_Exercise objective_: Look through the entries that follow and return each line that has the string "août".

*** Material for this task Section Begins ***

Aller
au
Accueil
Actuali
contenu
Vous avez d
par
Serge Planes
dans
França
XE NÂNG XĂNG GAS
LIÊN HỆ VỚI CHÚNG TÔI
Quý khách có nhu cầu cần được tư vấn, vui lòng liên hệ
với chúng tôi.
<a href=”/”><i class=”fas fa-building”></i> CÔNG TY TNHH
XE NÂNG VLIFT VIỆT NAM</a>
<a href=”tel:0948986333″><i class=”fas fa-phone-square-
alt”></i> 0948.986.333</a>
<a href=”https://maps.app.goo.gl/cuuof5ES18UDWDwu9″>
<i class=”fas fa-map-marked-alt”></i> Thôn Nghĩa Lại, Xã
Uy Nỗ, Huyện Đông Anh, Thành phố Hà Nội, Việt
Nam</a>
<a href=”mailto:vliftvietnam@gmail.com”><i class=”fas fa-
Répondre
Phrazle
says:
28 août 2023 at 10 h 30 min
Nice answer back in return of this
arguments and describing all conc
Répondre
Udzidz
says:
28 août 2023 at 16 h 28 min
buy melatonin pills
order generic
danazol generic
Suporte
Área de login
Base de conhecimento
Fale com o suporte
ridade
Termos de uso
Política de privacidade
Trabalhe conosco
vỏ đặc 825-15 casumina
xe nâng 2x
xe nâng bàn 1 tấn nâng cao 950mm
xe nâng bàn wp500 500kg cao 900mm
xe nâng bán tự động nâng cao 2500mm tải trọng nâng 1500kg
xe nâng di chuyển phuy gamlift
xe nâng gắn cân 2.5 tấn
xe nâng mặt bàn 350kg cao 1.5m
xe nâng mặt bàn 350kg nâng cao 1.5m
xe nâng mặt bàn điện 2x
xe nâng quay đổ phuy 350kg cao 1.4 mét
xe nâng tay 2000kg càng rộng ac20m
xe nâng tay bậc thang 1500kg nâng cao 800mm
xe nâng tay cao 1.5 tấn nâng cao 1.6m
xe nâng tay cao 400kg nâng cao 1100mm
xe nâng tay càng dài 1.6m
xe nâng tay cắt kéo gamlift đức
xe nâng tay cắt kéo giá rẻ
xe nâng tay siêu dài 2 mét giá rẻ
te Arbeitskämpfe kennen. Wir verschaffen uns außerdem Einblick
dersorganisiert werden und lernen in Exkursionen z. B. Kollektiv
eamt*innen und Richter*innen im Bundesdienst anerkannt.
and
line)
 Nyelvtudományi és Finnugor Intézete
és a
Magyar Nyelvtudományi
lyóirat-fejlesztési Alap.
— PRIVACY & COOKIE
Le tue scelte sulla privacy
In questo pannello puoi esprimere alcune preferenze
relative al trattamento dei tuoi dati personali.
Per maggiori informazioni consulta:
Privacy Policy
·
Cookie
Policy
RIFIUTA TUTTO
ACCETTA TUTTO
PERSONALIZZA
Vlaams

*** Material for this task Section Ends ***

_Output_:
28 août 2023 at 10 h 30 min
28 août 2023 at 16 h 28 min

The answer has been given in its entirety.